Oder über Weinberge, die sie jetzt gerne aus ihrem frisch renovierten Wohnwagen betrachtet – ob in Frankreich oder rund um das kleine Weindorf in der Pfalz, in dem sie mit ihrer Familie lebt. „Das ist auch wirklich ein ganz großer Teil, aus dem ich viel meiner Resilienz ziehen kann“, sagt Wessa, „weil es einfach eine wahnsinnig schöne Umgebung ist, unheimlich freundliche und gesellige Menschen, sodass man eigentlich nie wirklich alleine ist, wenn man nicht durch den Lockdown dazu verdammt ist.“ Man habe immer jemanden, mit dem man was tun könne, mit dem man sprechen und sich austauschen könne - "und das ist wahnsinnig schön.“
Aus dem Grübeln rauskommen
Für Pandemie-Geplagte hat Wessa zwei weitere Tipps, die helfen können, die Krise zu überstehen. Zum einen sollte man sich nicht zu viel damit beschäftigen, was in fernerer Zukunft liegt. Also etwa, wie der Urlaub im nächsten Jahr aussehen kann oder wie man Weihnachten feiert. Denn man könne die Lage insgesamt ohnehin kaum beeinflussen und sie sei „mit so viel Unsicherheit behaftet, dass wir sowieso keine Antwort finden und uns dann in so einem Gedankenkreislauf befinden, der sich schwer auflösen lässt.“ Man solle also mehr im Augenblick leben und „ein Stück weit mitnehmen, was immer noch geht.“
Zum anderen sei es wichtig, sich eben doch ein Stück weit mit dem Thema zu beschäftigen und zum Beispiel mit dem Partner und den Kindern darüber zu sprechen – aber auf konstruktive Art. Sich zum Beispiel zu überlegen: Wenn diese Situation wieder auftreten sollte, wie wollen wir das dieses Mal meistern? Was können wir anders machen als letztes Mal? Was waren Dinge, die uns geholfen haben? „Ich glaube, das ist ganz wichtig, sich einfach konstruktiv damit auseinanderzusetzen, um nicht in dieses Grübeln reinzukommen, dem man ja so ein Stück weit hilflos ausgeliefert ist."
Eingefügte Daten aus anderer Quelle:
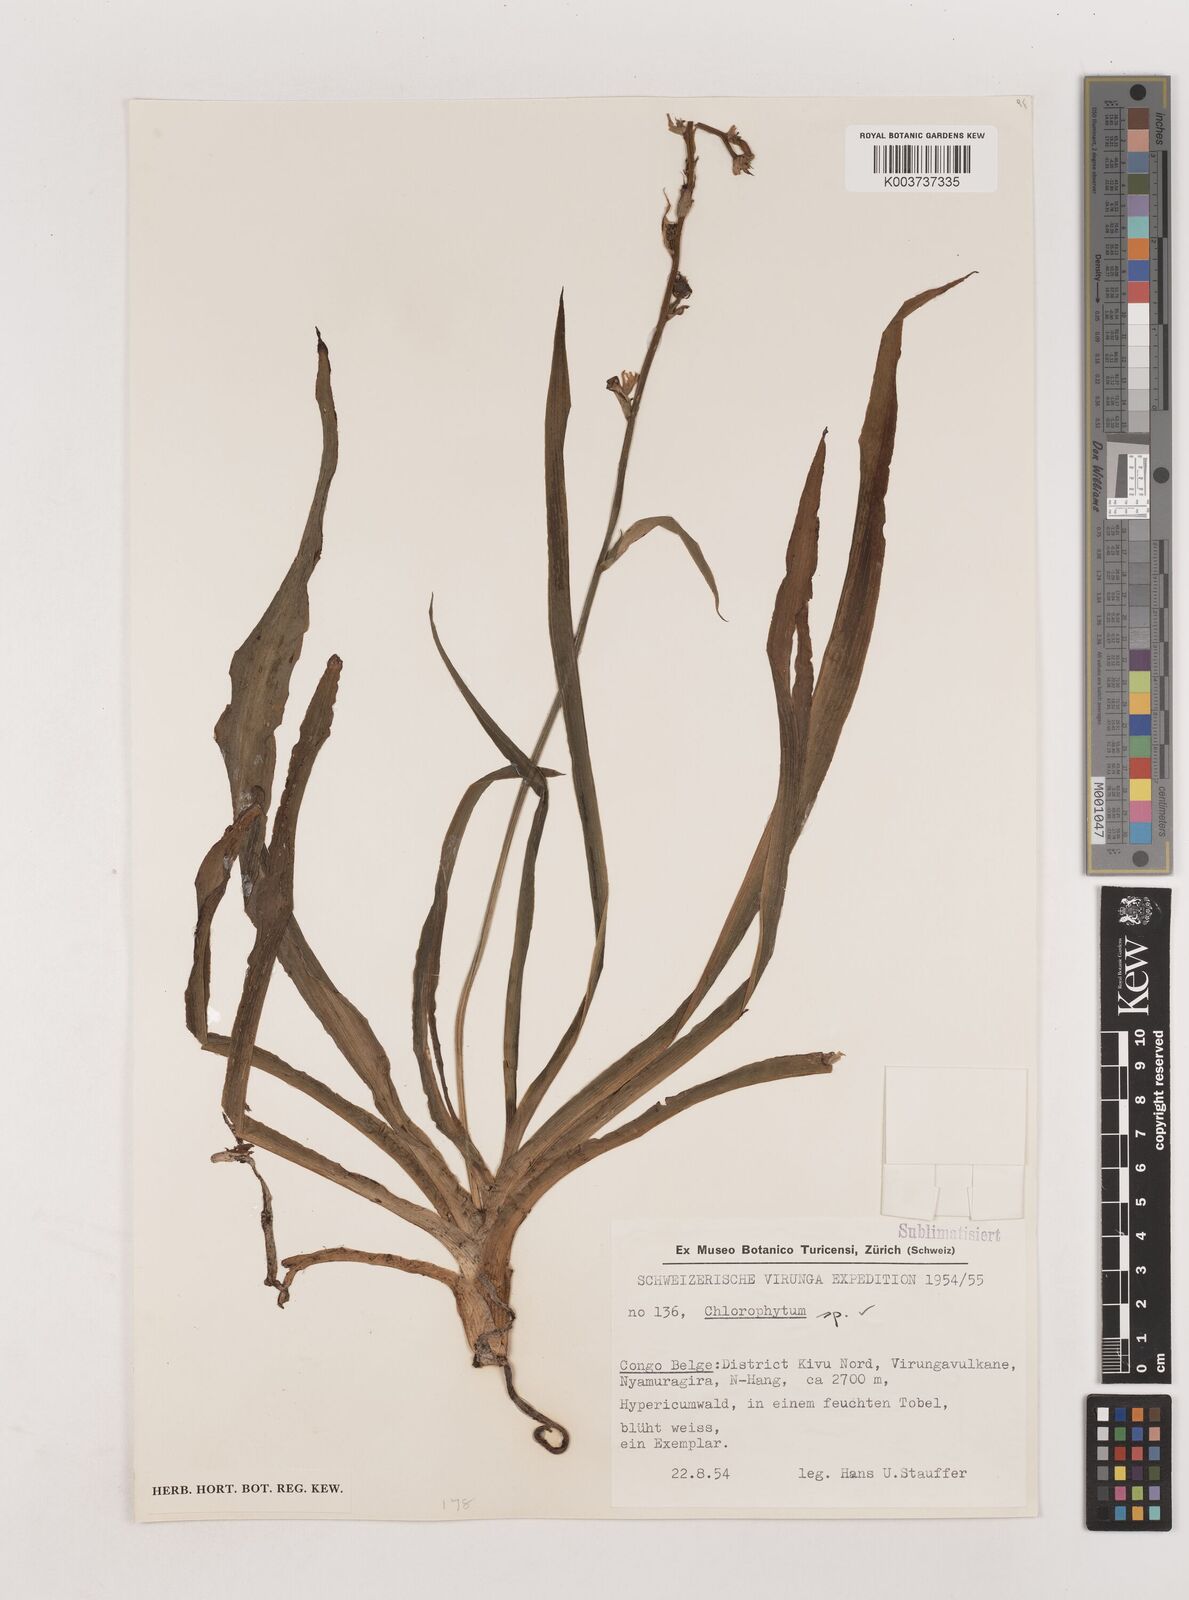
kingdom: Plantae
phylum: Tracheophyta
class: Liliopsida
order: Asparagales
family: Asparagaceae
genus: Chlorophytum
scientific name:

Optimistische Grundhaltung ist Resilienz-förderlich
Letztlich geht es also auch um eine gewisse Haltung, die generell dabei helfe, Krisen gut zu überstehen, sagt Wessa: „Das wissen wir tatsächlich, dass eine optimistische Grundhaltung eher Resilienz-förderlich ist.“ Sie sei keine Verfechterin davon, dass alles immer gut sein muss oder sofort gut wird. Es gebe Situationen, die seien gar nicht gut. „Aber trotzdem gibt es so ein Grundvertrauen, dass Dinge auch auf einem Umweg wieder gut werden können. Und ich glaube, wenn man das hat, dann sucht man sich diese Wege auch. Dann ist man auch offen dafür, was sich einem anbietet. Und ich glaube, das ist ein großer Vorteil.“
Überstandene Stress-Situationen könnten die eigene Resilienz schließlich auch stärken, sagt Wessa: nämlich indem man die Erfahrung mache, „dass wir sie bewältigen können und damit umgehen können. Das versetzt uns beim nächsten Mal in die Lage, dass wir auf dieses Wissen zurückgreifen und dass wir uns eher trauen, etwas zu tun, um die Situation zu bewältigen. Insofern verstärkt sich das immer weiter.“ Deshalb sei es auch ganz wichtig, Kinder nicht immer vor schwierigen Situationen zu bewahren und ihnen alles abzunehmen, sondern sie selbst ihre Erfahrungen machen zu lassen.